Long-term drought persisted throughout Australia when the normally rainy winter month of August yielded little rain. Most of southern and central Australia received below-average rainfall during the winter, and parts of South Australia and New South Wales recorded their lowest rainfall totals since record-keeping began, said the Australian Bureau of Agriculture and Resource Economics (ABARE) in their September 2007 Crop Report (pdf). This vegetation anomaly image shows the impact of the dry winter on southwestern Australia’s grain belt.
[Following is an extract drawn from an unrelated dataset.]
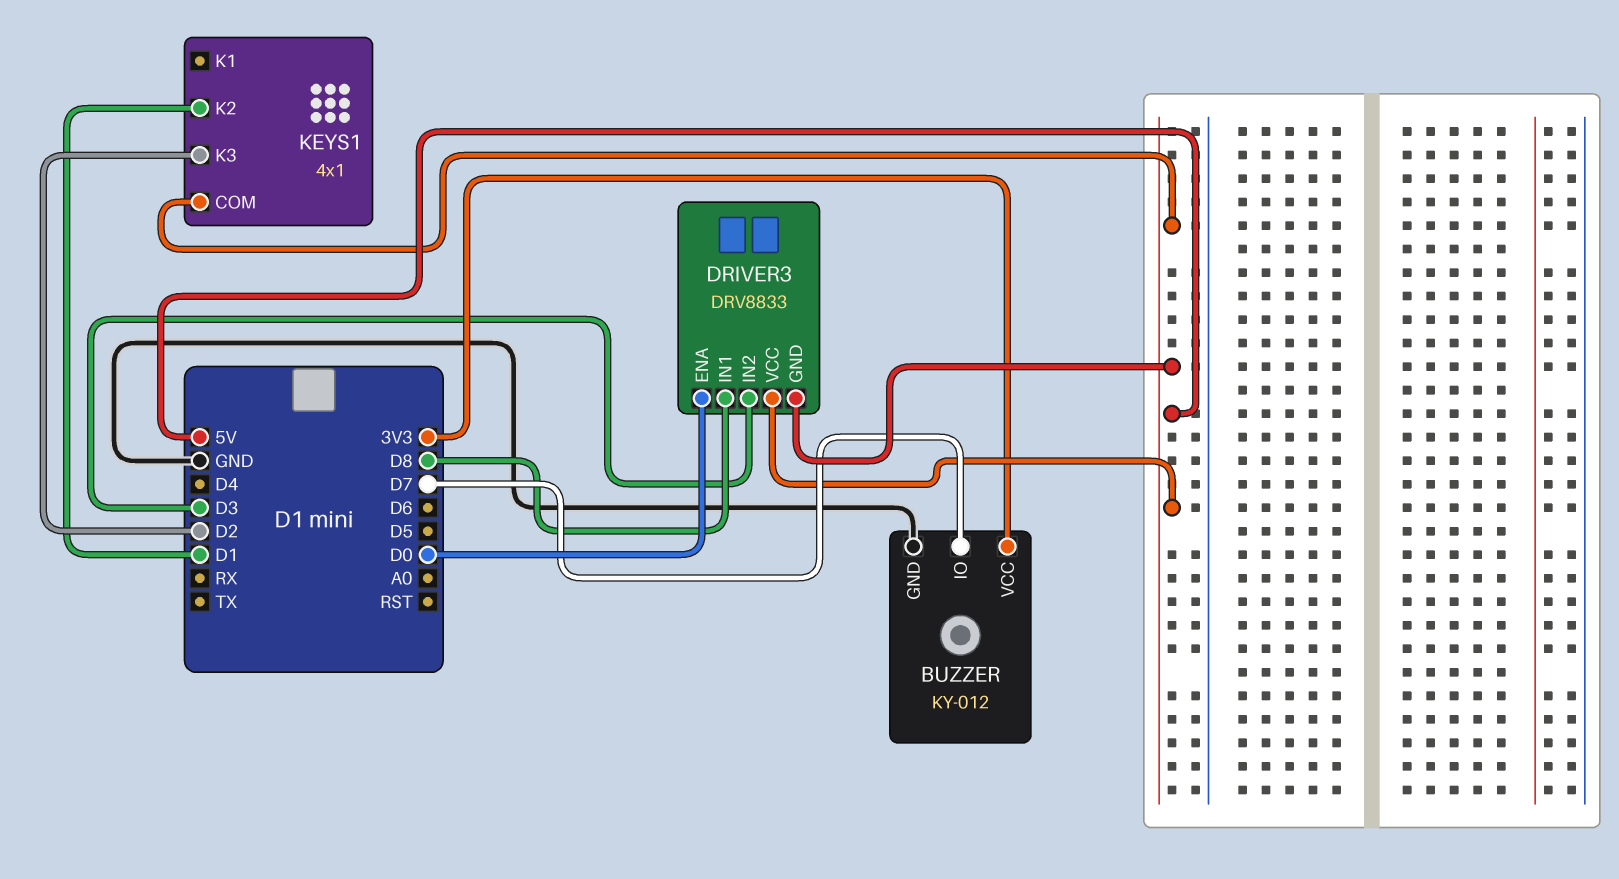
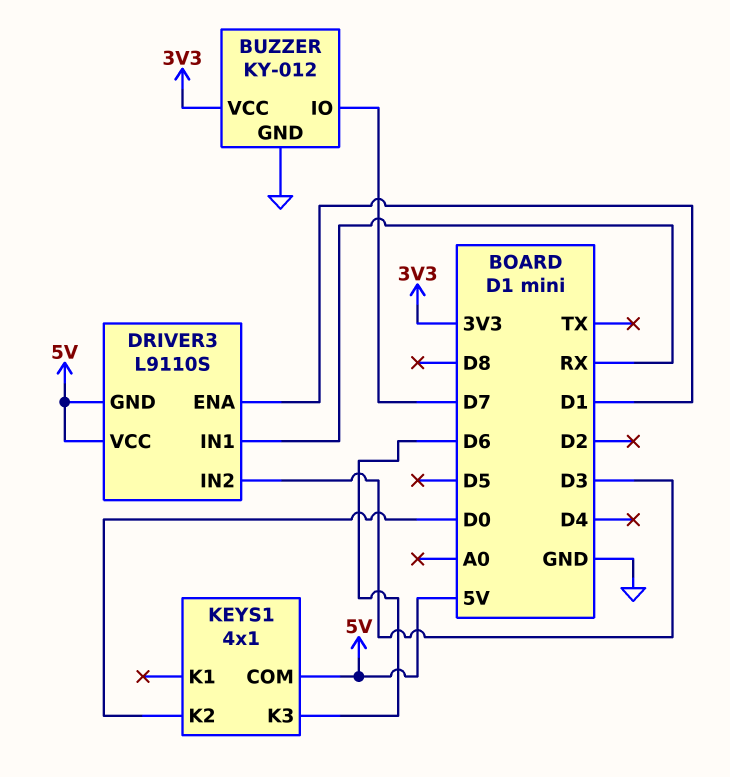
DRIVER3: DRV8833 -> L9110S
DRIVER3 pin ENA: D0 -> D1
DRIVER3 pin IN1: D8 -> RX
KEYS1 pin K2: D1 -> D0
KEYS1 pin K3: D2 -> D6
Though Western Australia received more rain than other parts of the country, conditions were still dry. Regions where plants were growing more slowly or producing fewer leaves than average (as measured between 2000 and 2006) are brown, while better-than-average conditions are green. A sprinkling of green is scattered across crop areas in the south, where ABARE reported that rain fell, while a strip of dark brown points to poor conditions in the northwest. This location, too, corresponds with ABARE reports of scant rainfall in the north.
The image was made with data collected by the Moderate Resolution Imaging Spectroradiometer (MODIS) on NASA’s Terra satellite between August 13 and August 28, 2007. Rainfall in early September stabilized the winter crops, leading to a predicted yield of 8.7 million tons in the 2007-2008 growing season, an increase from crops produced in 2006-2007, said ABARE.